The blog here at is mostly historical; you can find more recent posts on .

Railing against poor planning.

August 13th, 2006

Chronicle: Culberson wants rail along Southwest Freeway. “The Houston Republican wants Metro to align the rail route with the Southwest Freeway from Main to near Kirby, where the sunken road, in essence, runs through a long concrete box.”

What Culberson, the Afton Oaks residents, and other rail opponents miss (through honest or willful misunderstanding) is that the Universities line is not intended to be primarily a commuter rail. It is instead a part of the ongoing long-term process of revitalizing and integrating Houston’s central neighborhoods; it will connect residents and students to existing workplaces and retail inside the loop. If you build the Universities rail line where there are no residents and no businesses, nobody will ride it. Now that’s a waste of tax dollars.

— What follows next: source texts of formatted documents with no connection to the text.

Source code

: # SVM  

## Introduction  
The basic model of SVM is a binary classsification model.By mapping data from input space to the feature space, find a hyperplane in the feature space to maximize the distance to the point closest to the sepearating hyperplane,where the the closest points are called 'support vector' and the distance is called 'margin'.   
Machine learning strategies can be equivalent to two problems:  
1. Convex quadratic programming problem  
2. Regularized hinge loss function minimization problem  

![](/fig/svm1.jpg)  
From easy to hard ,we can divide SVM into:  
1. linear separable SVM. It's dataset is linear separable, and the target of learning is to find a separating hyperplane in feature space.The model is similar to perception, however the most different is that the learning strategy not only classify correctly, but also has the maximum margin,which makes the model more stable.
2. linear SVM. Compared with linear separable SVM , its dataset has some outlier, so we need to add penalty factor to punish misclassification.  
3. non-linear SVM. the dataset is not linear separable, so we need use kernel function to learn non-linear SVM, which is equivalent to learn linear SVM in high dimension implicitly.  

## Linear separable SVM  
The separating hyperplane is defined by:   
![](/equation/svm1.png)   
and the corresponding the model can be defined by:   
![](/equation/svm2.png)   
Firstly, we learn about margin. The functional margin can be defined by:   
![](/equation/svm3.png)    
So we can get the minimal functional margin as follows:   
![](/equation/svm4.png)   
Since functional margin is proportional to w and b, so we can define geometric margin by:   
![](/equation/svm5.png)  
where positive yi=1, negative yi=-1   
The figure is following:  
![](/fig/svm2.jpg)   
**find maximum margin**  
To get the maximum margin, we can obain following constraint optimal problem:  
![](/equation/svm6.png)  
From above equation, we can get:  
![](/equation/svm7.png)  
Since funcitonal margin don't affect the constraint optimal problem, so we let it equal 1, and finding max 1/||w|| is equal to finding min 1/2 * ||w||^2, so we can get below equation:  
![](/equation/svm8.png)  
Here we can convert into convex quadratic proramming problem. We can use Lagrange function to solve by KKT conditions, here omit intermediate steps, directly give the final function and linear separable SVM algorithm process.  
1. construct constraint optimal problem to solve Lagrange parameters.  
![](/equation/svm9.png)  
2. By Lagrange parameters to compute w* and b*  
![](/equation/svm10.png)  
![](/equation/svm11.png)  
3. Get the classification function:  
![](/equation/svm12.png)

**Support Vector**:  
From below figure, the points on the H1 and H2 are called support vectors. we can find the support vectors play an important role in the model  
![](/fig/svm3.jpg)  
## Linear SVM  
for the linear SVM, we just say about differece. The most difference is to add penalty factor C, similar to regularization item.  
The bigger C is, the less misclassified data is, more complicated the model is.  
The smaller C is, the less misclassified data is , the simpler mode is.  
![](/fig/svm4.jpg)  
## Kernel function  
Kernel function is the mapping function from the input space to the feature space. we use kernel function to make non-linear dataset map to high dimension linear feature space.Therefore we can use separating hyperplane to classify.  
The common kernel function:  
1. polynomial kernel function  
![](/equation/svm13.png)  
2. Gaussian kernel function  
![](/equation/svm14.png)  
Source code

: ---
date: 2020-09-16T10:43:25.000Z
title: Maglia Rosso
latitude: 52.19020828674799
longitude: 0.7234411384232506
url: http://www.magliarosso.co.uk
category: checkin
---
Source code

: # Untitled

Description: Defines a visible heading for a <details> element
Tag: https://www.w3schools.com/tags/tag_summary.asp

This isn’t urban planning; this is rail sabotage, and election-year constituency pandering that will have a detrimental impact on Houston revitalization for decades. To read more about resident-focused and business-friendly urban planning that can be brought to bear on the problem, poke around Christof Spieler’s Intermodality blog (look here for hard facts about rail on Richmond).

(Update, 12AM: When, by the way, will the ridiculous argument that “this line was voted on Westpark” die? Anti-Richmond-railers argue that the ballot explicitly places the east-west Universities line along the Westpark corridor, because that line’s bullets are under the heading “WESTPARK”. Does this mean we should also expect a rail line along a road called “SOUTHEAST”? METRO hadn’t yet conducted feasibility studies for the Universities line, and so the “WESTPARK” section is consequently quite vague, especially when compared with the other sections which identify specific roads and rights-of-way that will be involved in those other lines. Besides, even the Westpark corridor doesn’t extend all the way to Wheeler Station; Richmond must be involved somewhere, and as you can see it’s a part of every proposal METRO has put on the table.)

Update 8/14: Charles Kuffner follows up the Chron article with a clear statement of the anti-rail endgame:

The plan is simple: If Richmond is off the table, Metro is forced to put forth a lesser plan, such as this elevate-it-over-the-freeway scheme. The required feasibility studies then show that ridership will be insufficient and the expense will be excessive. Naturally, the Federal Transportation Administration refuses to provide funding, leaving Metro with the choice of finding its own money or giving up. And thus the anti-rail forces win.